EXERCISE TEXT:

Opie accompanied me to work every day. I had a dream job. A little office in the country, where I showed up in the morning to see the workers off . . . and spent the rest of the day alone, waiting for the phone to ring. (It seldom did. I felt like the Maytag repairman.) I had lots of time to entertain Opie. (And watch her sleep).
I captured June-bugs and grasshoppers for her discriminating palate. She'd hold them - a wing in each little hand. (Possums have opposable thumbs, so they can grab things a lot like a human would.) Then she'd chomp the body. I had to turn my head - I felt sorry for the bugs. We went for long walks at dusk. When she was ready to call in a day, she'd climb up my leg. We became quite close.
I didn't realize what a problem that would be. When it came time to release her - she refused to leave. I took her out in the woods near a little creek, thinking it would be the ideal place for a possum to live. Putting her on the ground, I turned to run. Only to feel her catch a hold on my jeans and climb up. (They can move pretty fast when they want to.) I could have outsmarted her and gotten away. But she was so completely imprinted. With that kind of attachment to me, could she make it on her own? I wasn't willing to gamble with her life. I'd know the next time, to keep my association with wildlife a little less personal.
So she became a permanent resident. The cats hissed at her (biggest rat they'd ever seen) and the dog wasn't comfortable in her company. Used her for a fire hydrant once. So I took her most places with me. She slept under my jacket clinging to my shoulder. One day, standing in line at the hardware store, Opie got a little too comfortable. In a deep sleep, she released her grip on my clothing and fell from under my jacket.
Plop!
Right at the feet of the little blue haired old lady standing behind me. Opie looked around, stunned. (Looking a lot like a dazed, long-haired rat.) The lady screamed. I thought she was going to faint. I scooped Opie up, put my intended purchases down, and made a hasty exit. Hoping there was another hardware store in town I could patronize in the future.

ASSIGNMENT:
Pick up the story of Opie the possum after the hardware store exit and carry it further. The entries that come next have nothing to do with the story about Opie the possum.

INPUT DATA:
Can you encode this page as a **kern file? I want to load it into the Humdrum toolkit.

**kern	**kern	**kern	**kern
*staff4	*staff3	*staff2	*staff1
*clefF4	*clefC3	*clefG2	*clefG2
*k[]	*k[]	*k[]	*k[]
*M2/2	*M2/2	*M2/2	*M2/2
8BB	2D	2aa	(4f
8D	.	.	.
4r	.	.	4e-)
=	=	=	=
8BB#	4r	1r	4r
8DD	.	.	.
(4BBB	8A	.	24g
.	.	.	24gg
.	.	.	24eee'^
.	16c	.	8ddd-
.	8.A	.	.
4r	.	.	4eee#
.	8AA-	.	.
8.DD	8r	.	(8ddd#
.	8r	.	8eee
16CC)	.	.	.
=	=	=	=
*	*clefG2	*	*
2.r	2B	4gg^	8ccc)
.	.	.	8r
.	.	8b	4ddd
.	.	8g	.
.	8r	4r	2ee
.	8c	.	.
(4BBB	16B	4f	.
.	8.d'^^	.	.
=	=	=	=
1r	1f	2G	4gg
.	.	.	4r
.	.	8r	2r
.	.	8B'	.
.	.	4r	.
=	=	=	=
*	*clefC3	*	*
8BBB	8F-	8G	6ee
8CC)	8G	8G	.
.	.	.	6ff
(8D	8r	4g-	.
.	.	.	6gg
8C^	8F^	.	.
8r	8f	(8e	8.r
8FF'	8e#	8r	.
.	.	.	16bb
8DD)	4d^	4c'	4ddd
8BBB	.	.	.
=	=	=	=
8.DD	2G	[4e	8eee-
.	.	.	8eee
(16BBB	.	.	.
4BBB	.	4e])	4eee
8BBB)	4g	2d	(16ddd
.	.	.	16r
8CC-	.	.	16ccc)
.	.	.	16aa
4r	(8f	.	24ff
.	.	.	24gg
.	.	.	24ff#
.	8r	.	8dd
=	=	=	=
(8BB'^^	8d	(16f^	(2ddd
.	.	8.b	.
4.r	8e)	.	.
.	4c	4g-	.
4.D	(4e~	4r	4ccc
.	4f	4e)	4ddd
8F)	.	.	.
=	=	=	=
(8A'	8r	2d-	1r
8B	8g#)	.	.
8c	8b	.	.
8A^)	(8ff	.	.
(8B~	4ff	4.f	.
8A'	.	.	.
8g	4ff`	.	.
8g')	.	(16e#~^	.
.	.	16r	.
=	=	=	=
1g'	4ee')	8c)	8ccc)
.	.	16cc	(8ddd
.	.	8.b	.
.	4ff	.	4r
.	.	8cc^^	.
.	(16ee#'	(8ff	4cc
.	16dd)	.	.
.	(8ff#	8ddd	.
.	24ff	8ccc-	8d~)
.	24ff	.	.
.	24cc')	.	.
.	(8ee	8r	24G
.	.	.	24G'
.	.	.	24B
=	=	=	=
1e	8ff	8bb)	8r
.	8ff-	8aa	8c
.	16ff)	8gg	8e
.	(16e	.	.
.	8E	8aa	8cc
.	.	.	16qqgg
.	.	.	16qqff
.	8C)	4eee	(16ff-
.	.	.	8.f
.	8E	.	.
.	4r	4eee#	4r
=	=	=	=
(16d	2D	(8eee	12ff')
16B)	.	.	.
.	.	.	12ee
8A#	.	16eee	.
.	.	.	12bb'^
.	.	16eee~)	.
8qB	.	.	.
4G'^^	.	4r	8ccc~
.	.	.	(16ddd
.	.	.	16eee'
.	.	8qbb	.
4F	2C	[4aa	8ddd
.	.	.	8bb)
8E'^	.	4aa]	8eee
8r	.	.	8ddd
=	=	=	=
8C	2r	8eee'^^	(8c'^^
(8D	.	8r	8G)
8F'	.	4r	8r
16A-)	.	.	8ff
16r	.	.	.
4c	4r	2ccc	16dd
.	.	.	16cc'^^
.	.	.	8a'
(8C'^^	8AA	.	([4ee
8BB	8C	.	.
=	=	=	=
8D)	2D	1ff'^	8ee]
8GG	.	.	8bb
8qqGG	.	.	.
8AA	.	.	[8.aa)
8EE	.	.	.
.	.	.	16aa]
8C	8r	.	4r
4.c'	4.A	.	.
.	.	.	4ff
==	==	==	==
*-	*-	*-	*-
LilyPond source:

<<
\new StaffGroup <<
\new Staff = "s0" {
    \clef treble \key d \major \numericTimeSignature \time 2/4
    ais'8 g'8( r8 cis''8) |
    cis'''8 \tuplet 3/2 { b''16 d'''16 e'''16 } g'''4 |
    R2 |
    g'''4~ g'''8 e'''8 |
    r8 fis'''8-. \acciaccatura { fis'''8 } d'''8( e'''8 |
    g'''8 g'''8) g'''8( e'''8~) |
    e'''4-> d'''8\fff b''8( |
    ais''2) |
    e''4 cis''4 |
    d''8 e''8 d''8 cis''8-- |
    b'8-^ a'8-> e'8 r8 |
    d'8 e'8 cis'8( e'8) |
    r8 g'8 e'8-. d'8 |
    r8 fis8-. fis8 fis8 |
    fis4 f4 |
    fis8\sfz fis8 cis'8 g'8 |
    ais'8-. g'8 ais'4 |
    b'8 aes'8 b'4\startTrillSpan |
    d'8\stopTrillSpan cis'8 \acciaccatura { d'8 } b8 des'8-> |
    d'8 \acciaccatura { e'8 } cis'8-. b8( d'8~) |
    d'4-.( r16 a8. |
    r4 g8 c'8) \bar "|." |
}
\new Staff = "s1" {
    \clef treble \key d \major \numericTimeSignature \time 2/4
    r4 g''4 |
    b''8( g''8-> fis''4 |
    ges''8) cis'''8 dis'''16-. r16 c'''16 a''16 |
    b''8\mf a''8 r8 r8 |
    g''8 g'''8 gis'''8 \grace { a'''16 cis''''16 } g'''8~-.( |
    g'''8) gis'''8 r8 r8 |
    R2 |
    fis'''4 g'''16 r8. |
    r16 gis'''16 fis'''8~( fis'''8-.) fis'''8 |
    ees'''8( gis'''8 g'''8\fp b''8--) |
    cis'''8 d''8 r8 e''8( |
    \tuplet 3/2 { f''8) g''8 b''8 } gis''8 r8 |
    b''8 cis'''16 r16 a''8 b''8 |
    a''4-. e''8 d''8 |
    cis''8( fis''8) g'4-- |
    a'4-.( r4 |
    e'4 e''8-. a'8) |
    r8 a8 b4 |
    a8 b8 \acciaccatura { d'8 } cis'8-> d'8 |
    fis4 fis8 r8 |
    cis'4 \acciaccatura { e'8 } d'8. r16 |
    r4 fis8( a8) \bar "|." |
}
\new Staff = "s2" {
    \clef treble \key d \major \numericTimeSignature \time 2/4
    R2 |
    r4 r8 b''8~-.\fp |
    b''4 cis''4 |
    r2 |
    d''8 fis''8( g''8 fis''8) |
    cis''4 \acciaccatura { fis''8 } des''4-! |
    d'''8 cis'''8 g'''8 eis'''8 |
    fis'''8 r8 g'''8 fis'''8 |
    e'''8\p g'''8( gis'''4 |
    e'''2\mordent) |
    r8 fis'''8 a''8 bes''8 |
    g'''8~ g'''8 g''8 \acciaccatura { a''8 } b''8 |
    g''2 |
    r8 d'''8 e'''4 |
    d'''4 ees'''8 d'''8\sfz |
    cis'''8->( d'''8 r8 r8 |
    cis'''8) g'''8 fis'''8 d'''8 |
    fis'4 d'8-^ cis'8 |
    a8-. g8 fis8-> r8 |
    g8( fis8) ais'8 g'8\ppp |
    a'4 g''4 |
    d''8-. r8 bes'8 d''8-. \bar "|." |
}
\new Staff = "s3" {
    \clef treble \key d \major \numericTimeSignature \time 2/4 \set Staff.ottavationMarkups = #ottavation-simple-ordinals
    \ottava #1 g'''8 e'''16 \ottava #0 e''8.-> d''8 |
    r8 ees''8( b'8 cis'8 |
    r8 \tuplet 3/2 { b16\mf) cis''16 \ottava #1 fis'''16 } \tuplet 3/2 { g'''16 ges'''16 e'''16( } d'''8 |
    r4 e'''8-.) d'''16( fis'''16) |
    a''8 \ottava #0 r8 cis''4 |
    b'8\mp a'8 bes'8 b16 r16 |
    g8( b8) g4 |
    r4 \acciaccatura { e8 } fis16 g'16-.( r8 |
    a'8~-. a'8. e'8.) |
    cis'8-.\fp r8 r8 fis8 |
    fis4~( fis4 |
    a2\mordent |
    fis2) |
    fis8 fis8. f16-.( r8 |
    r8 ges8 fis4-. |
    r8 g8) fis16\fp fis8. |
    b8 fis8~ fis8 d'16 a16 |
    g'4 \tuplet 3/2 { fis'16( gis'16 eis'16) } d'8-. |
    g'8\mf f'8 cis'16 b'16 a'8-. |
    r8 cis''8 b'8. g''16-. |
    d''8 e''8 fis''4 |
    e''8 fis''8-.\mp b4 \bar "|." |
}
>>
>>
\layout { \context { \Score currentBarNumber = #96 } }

WRITTEN RESPONSE:
Thus began my life-long love affair with opossums. Opie was the first in a long line. I've learned to be careful to not imprint them. Until . . . Soupy came along. I think HE imprinted ME.
But more about him later. There've been many foster-possums in my life who need their fifteen minutes of fame, first. Like the three babes delivered to me by a well-meaning neighbor. I was getting ready to make a trip to Houston and there was no room at the Inn (rehab center). So, I made a trip to Houston with three baby possums in a bird cage. And an extra carrying case full of dried possum-mother's milk, eyedroppers, rags and cleaning supplies. Please don't ask me who milks the mother possums. I've wondered that myself.
What most people don't realize about opossums is - they're nearly defenseless. They'll hiss and show their teeth. (Fifty of them. More than any other mammal. Making them look really fierce.) If that doesn't work, they run. If all else fails, they play dead. That's it! They have no other fiendish plans up their sleeves. It makes them quite helpless against their many natural enemies.
Possums are one of the least likely of all wildlife to carry the rabies virus. Of course, I'd never suggest picking up a wild possum. In fear, it may bite. But it won't jump on you. So please don't launch an attack on such a helpless creature. If one is in your space, be calm. Get someone to help you herd it into its space. It'll be as glad to go as you are to see it go.
I accidentally reached out and touched a wild possum once. But that's another story . . . for another day.